--- Tasks to carry out ---
1. Reproduce the forum thread word for word, from "I had hoped" to "simply somewhat surprised.".
2. List every distinct username that posts in the forum thread.

--- Text ---
# make it all about yourself



## lookfor

" Instead of shaming someone for being upset or make it all about youself, shouldn't we seek to ease their pain? "   S. Johnston
I would like the translation of this sentece into Greek.


----------



## Helleno File

The text as given does not appear in my 1887 Birkbeck Hill complete edition of Boswell's Life of Johnson/Tour of the Hebrides  - although there are others. I checked as the English seems a little awkward. Certainly not Boswellian prose! Is there a word/s missing? I admit to not having read all six volumes  but it doesn't sound like Johnson, the sentiment possibly, although he was actually very good at shaming people in remarkably few words when the fancy took him! 

As to a translation into Greek I will leave that to the extremely talented native speakers here and will comment if need be.


----------



## ioanell

As far as I know, all the participants in this forum have always taken care so as not to look imperative/authoritative, but thankful and I hope they will continue in this way.
Thank you.


----------



## velisarius

I agree with H.F. The English is sub-standard. It would need recasting into good English before a translation was attempted.


----------



## Helleno File

I had hoped someone would offer a translation whatever my doubts. I think any text is worth translating whatever its origin, style or even defects.  There are plenty of problematic ancient or mediaeval texts which become interesting tests for scholars. This one interests me more for its provenance (admittedly less significant in this forum) than its linguistic challenge to the OP as a native Greek speaker. I apologise to lookfor if I was authoritative when I meant to be simply somewhat surprised.

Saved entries
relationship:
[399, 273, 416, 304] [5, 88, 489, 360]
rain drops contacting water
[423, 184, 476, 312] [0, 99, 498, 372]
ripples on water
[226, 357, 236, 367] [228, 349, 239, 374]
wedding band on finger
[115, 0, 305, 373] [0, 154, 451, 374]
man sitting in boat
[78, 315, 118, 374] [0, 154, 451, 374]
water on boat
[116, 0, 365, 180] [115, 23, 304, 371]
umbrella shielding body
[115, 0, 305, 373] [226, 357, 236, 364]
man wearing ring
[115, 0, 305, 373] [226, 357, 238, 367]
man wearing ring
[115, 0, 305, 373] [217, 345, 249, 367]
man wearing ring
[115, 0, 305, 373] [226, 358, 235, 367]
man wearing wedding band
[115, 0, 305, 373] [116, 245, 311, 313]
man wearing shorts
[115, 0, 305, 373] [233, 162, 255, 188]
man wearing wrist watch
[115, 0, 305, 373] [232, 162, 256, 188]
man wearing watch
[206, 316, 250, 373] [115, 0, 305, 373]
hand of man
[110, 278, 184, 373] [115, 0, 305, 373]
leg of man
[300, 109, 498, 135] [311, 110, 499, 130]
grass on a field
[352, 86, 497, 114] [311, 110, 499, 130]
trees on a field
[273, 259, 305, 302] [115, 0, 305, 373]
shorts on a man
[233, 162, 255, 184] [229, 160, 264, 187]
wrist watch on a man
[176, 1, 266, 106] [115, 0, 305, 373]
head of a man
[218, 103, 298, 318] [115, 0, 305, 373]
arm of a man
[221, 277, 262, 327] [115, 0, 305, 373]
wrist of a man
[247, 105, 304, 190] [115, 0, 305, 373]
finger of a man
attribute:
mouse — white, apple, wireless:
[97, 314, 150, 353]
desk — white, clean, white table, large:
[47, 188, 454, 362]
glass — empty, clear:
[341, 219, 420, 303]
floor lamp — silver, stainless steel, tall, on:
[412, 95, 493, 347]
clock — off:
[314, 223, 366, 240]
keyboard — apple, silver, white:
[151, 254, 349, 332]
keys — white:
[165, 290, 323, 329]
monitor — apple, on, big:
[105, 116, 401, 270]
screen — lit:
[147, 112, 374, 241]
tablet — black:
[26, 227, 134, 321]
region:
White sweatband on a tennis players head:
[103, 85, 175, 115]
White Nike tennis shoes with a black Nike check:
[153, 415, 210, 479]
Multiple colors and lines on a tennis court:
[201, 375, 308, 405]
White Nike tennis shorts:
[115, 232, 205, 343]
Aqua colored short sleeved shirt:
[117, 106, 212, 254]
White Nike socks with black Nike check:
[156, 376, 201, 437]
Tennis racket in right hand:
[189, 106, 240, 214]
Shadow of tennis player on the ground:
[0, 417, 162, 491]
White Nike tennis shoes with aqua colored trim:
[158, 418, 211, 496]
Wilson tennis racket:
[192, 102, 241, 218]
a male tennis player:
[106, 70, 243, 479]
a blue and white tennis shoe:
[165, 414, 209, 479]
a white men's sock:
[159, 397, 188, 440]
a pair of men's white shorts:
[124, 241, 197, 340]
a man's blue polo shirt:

--- Expected results ---
1.
I had hoped someone would offer a translation whatever my doubts. I think any text is worth translating whatever its origin, style or even defects.  There are plenty of problematic ancient or mediaeval texts which become interesting tests for scholars. This one interests me more for its provenance (admittedly less significant in this forum) than its linguistic challenge to the OP as a native Greek speaker. I apologise to lookfor if I was authoritative when I meant to be simply somewhat surprised.

2. lookfor, Helleno File, ioanell, velisarius